Sabedoria e compaixão são as duas pernas

Com uma só não dá para andar. Então eu vejo assim: é muito bacana a gente ter esse impulso compassivo de ver uma coisa errada, ou ver alguém precisando de ajuda e querer se lançar para ajudar; esse impulso compassivo. Mas, nesse exemplo, o que seria essa outra perna? É você parar um minuto para olhar para a situação, reconhecer a situação como ela é, perceber… perceber toda a complexidade da situação e de repente até vislumbrar uma ajuda melhor que você poderia dar. Uma ajuda mais eficaz, que talvez gaste menos energia, que seja mais produtiva, talvez envolvendo mais pessoas. Porque se não a gente pode cair naquela síndrome do mártir, que alguém comentou no começo deste bate-papo: a gente quer resolver tudo sozinha, e agora. E aí a gente acaba dando mais do que tem.

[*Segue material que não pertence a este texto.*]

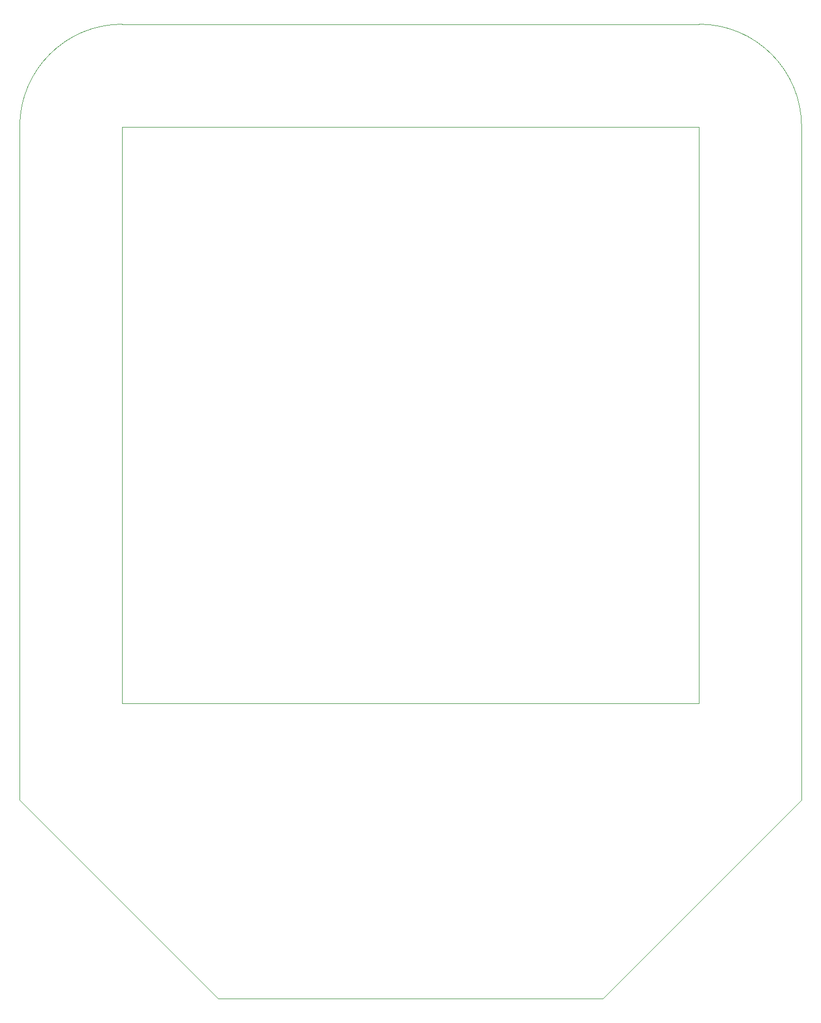
<source format=gbr>
%TF.GenerationSoftware,KiCad,Pcbnew,5.1.12-84ad8e8a86~92~ubuntu18.04.1*%
%TF.CreationDate,2022-01-13T07:13:59-05:00*%
%TF.ProjectId,ThisOneHas3Dmodels90mmsqu,54686973-4f6e-4654-9861-7333446d6f64,rev?*%
%TF.SameCoordinates,Original*%
%TF.FileFunction,Profile,NP*%
%FSLAX46Y46*%
G04 Gerber Fmt 4.6, Leading zero omitted, Abs format (unit mm)*
G04 Created by KiCad (PCBNEW 5.1.12-84ad8e8a86~92~ubuntu18.04.1) date 2022-01-13 07:13:59*
%MOMM*%
%LPD*%
G01*
G04 APERTURE LIST*
%TA.AperFunction,Profile*%
%ADD10C,0.050000*%
%TD*%
G04 APERTURE END LIST*
D10*
X33000000Y-45000000D02*
G75*
G02*
X49000000Y-29000000I16000000J0D01*
G01*
X139000000Y-29000000D02*
G75*
G02*
X155000000Y-45000000I0J-16000000D01*
G01*
X49000000Y-135000000D02*
X49000000Y-45000000D01*
X139000000Y-135000000D02*
X49000000Y-135000000D01*
X139000000Y-45000000D02*
X139000000Y-135000000D01*
X49000000Y-45000000D02*
X139000000Y-45000000D01*
X33000000Y-150000000D02*
X33000000Y-45000000D01*
X64000000Y-181000000D02*
X33000000Y-150000000D01*
X94000000Y-181000000D02*
X64000000Y-181000000D01*
X139000000Y-29000000D02*
X49000000Y-29000000D01*
X155000000Y-150000000D02*
X155000000Y-45000000D01*
X124000000Y-181000000D02*
X155000000Y-150000000D01*
X94000000Y-181000000D02*
X124000000Y-181000000D01*
M02*

</source>
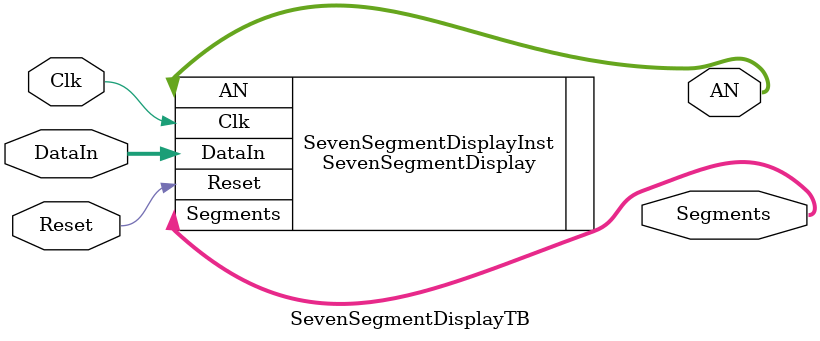
<source format=v>
`timescale 1ns / 1ps


module SevenSegmentDisplayTB (
    input wire [15:0] DataIn,
    input wire Clk,
    input wire Reset,
    output wire [7:0] Segments,
    output wire [3:0] AN
);
  SevenSegmentDisplay #(
      .ControllerClockCycle  (100),
      .ControllerCounterWidth(10)
  ) SevenSegmentDisplayInst (
      .DataIn  (DataIn),
      .Clk     (Clk),
      .Reset   (Reset),
      .Segments(Segments),
      .AN      (AN)
  );
  // cocotb dump waveforms
`ifdef COCOTB_SIM
  initial begin
    $dumpfile("waveform.vcd");  // Name of the dump file
    $dumpvars(0, SevenSegmentDisplayTB);  // Dump all variables for the top module
  end
`endif
endmodule

</source>
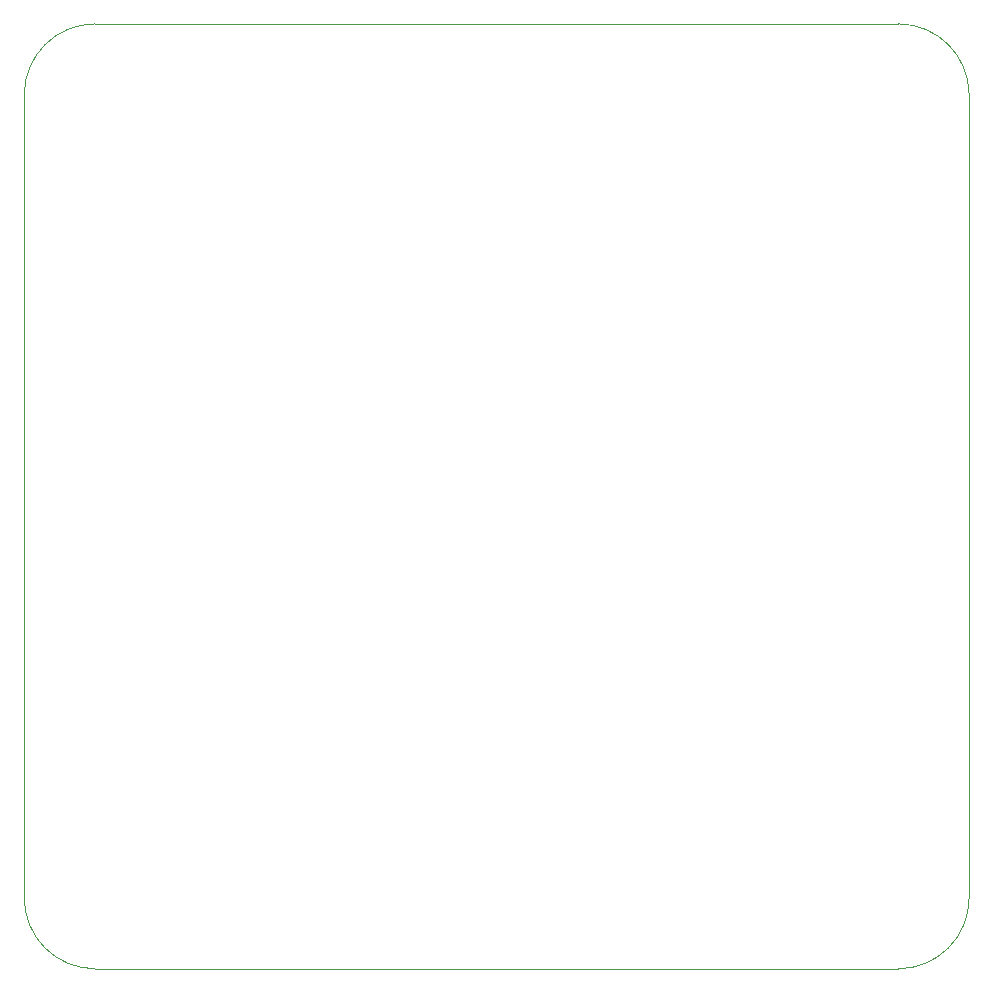
<source format=gbr>
%TF.GenerationSoftware,KiCad,Pcbnew,(6.0.10)*%
%TF.CreationDate,2023-02-25T16:57:17+08:00*%
%TF.ProjectId,LutrarmyMic_PhPwrSwitch,4c757472-6172-46d7-994d-69635f506850,rev?*%
%TF.SameCoordinates,Original*%
%TF.FileFunction,Profile,NP*%
%FSLAX46Y46*%
G04 Gerber Fmt 4.6, Leading zero omitted, Abs format (unit mm)*
G04 Created by KiCad (PCBNEW (6.0.10)) date 2023-02-25 16:57:17*
%MOMM*%
%LPD*%
G01*
G04 APERTURE LIST*
%TA.AperFunction,Profile*%
%ADD10C,0.100000*%
%TD*%
G04 APERTURE END LIST*
D10*
X135000000Y-47000000D02*
X203000000Y-47000000D01*
X135000000Y-47000000D02*
G75*
G03*
X129000000Y-53000000I0J-6000000D01*
G01*
X129000000Y-121000000D02*
X129000000Y-53000000D01*
X209000000Y-53000000D02*
X209000000Y-121000000D01*
X129000000Y-121000000D02*
G75*
G03*
X135000000Y-127000000I6000000J0D01*
G01*
X203000000Y-127000000D02*
G75*
G03*
X209000000Y-121000000I0J6000000D01*
G01*
X203000000Y-127000000D02*
X135000000Y-127000000D01*
X209000000Y-53000000D02*
G75*
G03*
X203000000Y-47000000I-6000000J0D01*
G01*
M02*

</source>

Desculpa, eu estou falando muito da minha experiência, né? Lógico, eu só posso falar da minha experiência… Pode ser que a sua seja totalmente diferente. Mas, tirando a questão do gênero de cena essa metáfora da sabedoria e da compaixão é bem poderosa. Então ter esse impulso compassivo de ajudar a eliminar o sofrimento, de resolver as coisas, mas ter o pé no chão, de olhar a situação para ter clareza de qual é a melhor contribuição que a gente pode dar. Bacana, a gente conseguir juntar essas duas habilidades e trazer isso na nossa vida.